Traditionnellement, les gens voyagent en voiture, en bus, en train, et de plus en plus en avion. Vitesse, pollution, décalage horaire, culturel parfois… Or nous voulons nous confronter à la différence, partir à la découverte de la mosaïque des cultures qui nous entourent, nous enrichir. Nous voulons prendre le temps d’échanger, de découvrir, de s’ouvrir, aux autres et à nous même. Nous voulons aussi être disponibles, ne pas être juste le voyageur qui passe. Et le vélo nous paraît être le médiateur de ces idées.

           Moyen de transport écologique par excellence, le vélo oblige à prendre le temps. Impossible de courir après la montre, il faut être raisonnable et humble. "au rythme où tourne nos roues, le vélo nous oblige à nous rendre compte du chemin parcouru". En fait, pour arriver quelque part, une étape, Amsterdam, un site, il nous faut réaliser les efforts nécessaire. Du coup, ça nous amène à réfléchir, Pourquoi cette destination ? Pourquoi cette route ? ...et ça nous rend d'autant plus sensibles. Et puis le mode de déplacement lent favorise les rencontres au gré des villages traversés et des routes parcourues. 

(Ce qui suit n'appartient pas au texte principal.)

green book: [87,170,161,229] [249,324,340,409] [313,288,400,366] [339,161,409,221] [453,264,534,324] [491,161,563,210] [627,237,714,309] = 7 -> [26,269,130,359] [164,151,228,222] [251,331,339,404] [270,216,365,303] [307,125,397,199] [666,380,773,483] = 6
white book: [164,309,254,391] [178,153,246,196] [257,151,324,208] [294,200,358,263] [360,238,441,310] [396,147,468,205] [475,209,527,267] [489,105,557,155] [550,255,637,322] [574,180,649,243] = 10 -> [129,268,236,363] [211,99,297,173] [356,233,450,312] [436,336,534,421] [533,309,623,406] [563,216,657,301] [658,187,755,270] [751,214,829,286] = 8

          Mais par rapport à la marche à pied, le vélo permet de parcourir des distances assez conséquentes pendant une journée (environ une centaine de kilomètres par jour). C’est aussi un moyen de transport fiable qui donne une certaine autonomie, tout en offrant (relativement) la liberté de choisir l’itinéraire. 
          Par ailleurs, le vélo est un moyen de locomotion non agressif, silencieux, qui créé une proximité immédiate avec l’autre car il est partagé par tous, de l’enfant à l’adulte, quelles que soient les conditions sociales. C’est une façon d’être plus proche des gens car il n’y a pas la barrière de la carrosserie. Et il suscite également la curiosité.